When taking our weekly walking tours through Perugia’s centro with an art historian, the inevitable ci vuole Chester would be heard whenever any Latin inscription needed to be translated. But I can translate Latin, too!Yes, that was me, screaming internally again. Did I spend years learning “Caecilius est in foro” and “Canis in via latrat” for nothing?
There was no glory for this Canadian – boasting is unseemly. Inevitably I would go back to my flat and back to the hysterical earthquake coverage, watching panel after panel of experts arguing – Italians excel at this. Even the most introverted Italian comes to life when given a microphone.
I did very much enjoy listening to the beauty of the language and the passion of the political discussion, much of which involved Italy’s lumbering, enormous bureaucracy. One could argue that a particular Italian problem is having excessive government in good times, and none when you really need it – like when an earthquake destroys your home.
When I arrived in Italy in September, I mentioned to my Significant Other that not seeing 24-hour U.S.-election coverage was a delight. Yet with the American election decided and the attention turned – however briefly – away from the faglie (faults) and the scosse, I enjoyed some relief. Watching puzzled Italian intellectuals discuss Donald Trump’s victory was like watching an old sitcom I didn’t much miss, but which provided distraction from the seismic parsing and from the habit I had developed of staring at whatever glass of water or wine happened to be on my kitchen table. A la Jurassic Park, the liquid would, at times, start to tremble, and I knew that T-Rex was in the vicinity.
The parsing was logorante, to use a word I learned thanks to those events. Logorante meaning draining, wearing, exhausting. I was in Italy to improve my Italian, so at least I picked up new vocabulary, including a play on words involving the verb scuotere (to shake). The past participle of scuotere is scossa, as in aftershock, so a standard joke my Italian friends were making, when anyone asked how they were, was to reply “Sono scossa.” (This only works if a woman is talking, though, as it would be “Sono scosso” for a man.)
I also learned that the Perugini aren’t as chiusi (closed) as other Italians assert.
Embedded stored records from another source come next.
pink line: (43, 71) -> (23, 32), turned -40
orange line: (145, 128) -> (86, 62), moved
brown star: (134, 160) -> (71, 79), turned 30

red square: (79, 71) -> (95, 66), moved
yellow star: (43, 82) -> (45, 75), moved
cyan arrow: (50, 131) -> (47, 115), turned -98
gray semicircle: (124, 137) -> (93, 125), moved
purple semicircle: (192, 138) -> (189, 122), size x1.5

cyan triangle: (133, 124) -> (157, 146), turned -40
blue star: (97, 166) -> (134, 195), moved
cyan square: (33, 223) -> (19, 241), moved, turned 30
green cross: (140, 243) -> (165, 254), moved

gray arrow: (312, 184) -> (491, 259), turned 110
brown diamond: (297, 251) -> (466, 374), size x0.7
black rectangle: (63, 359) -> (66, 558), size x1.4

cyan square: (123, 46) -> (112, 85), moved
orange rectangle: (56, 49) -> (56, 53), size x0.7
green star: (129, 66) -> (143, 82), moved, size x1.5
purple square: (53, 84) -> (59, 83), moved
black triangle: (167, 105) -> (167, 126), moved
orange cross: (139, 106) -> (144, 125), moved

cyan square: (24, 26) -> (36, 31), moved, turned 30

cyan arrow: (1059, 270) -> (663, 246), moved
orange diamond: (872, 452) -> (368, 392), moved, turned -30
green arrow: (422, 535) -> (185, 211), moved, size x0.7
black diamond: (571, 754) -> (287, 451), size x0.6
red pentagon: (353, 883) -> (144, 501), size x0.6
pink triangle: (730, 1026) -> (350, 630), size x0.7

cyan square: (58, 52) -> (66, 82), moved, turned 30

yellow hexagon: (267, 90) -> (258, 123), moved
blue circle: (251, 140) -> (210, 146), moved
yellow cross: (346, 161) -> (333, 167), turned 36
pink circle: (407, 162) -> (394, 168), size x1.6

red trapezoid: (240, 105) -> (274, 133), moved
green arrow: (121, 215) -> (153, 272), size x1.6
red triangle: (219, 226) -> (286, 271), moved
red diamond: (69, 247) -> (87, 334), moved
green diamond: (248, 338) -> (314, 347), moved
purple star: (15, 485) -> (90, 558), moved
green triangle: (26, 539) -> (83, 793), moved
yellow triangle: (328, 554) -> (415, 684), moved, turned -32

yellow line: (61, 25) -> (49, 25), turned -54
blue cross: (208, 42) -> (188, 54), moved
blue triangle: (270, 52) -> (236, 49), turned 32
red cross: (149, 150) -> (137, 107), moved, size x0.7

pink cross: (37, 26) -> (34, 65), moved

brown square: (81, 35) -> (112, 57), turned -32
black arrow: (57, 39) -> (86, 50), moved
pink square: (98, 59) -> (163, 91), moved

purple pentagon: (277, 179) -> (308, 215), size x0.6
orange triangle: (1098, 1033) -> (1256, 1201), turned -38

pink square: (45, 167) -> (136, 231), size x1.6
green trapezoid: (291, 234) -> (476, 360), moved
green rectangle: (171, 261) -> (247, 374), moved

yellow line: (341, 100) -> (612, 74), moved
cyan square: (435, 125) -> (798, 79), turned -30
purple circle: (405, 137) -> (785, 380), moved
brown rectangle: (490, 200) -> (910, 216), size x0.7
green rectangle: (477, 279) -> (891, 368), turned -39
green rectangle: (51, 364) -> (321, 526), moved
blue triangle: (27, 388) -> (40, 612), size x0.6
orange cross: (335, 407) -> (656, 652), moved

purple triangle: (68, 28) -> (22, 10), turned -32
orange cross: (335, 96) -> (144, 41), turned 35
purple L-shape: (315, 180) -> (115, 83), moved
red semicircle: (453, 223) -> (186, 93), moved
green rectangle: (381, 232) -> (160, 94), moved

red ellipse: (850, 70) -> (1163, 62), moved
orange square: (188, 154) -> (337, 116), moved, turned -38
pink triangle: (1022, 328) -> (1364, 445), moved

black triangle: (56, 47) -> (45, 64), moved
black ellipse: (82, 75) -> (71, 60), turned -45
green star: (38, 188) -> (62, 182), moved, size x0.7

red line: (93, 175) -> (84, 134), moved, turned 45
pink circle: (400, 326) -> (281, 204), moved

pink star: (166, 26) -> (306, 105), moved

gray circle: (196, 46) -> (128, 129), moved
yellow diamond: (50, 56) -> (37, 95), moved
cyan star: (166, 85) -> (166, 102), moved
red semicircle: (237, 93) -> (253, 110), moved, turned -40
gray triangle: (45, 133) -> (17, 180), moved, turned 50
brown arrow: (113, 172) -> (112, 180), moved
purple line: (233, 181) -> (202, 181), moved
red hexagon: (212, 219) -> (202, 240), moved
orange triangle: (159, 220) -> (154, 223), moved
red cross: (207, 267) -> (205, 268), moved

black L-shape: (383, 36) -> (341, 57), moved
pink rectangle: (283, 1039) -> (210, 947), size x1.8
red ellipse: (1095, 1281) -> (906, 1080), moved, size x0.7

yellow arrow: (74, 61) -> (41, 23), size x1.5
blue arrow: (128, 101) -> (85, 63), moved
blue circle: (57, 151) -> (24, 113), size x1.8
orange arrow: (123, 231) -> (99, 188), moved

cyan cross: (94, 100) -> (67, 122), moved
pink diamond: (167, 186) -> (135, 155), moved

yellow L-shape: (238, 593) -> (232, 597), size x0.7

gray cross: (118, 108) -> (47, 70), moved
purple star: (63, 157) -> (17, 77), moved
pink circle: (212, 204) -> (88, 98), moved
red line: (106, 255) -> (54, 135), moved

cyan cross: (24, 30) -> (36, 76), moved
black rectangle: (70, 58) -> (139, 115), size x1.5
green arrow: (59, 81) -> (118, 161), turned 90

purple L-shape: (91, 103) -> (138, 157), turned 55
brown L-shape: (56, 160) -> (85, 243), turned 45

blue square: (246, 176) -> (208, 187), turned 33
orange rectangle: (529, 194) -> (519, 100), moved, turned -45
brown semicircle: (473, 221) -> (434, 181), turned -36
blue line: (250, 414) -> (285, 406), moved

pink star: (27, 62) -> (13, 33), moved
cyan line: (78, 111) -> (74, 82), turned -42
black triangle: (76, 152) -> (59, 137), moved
During my stay, I did a lot of grocery shopping at a small family-run store. The owners were a friendly couple and I could practice my Italian on them. In doing so, I believe that the word spaventata passed my lips on more than a few occasions. One morning, during the period when we were feeling aftershocks every day, I didn’t have enough money to pay for my purchases and the husband told me not to worry, to take my groceries and come back later that day. As I turned to leave he called me back. “No,” he said. “Don’t come back today. Come back tomorrow or next week or next year. Because we’ll all be here.”
It was a sweet attempt to quell my fears. And it might have worked, but I wasn’t able to relax and get back to worrying about earthquakes until I had paid for my purchases.
Rondi Adamson is a writer and teacher in Toronto.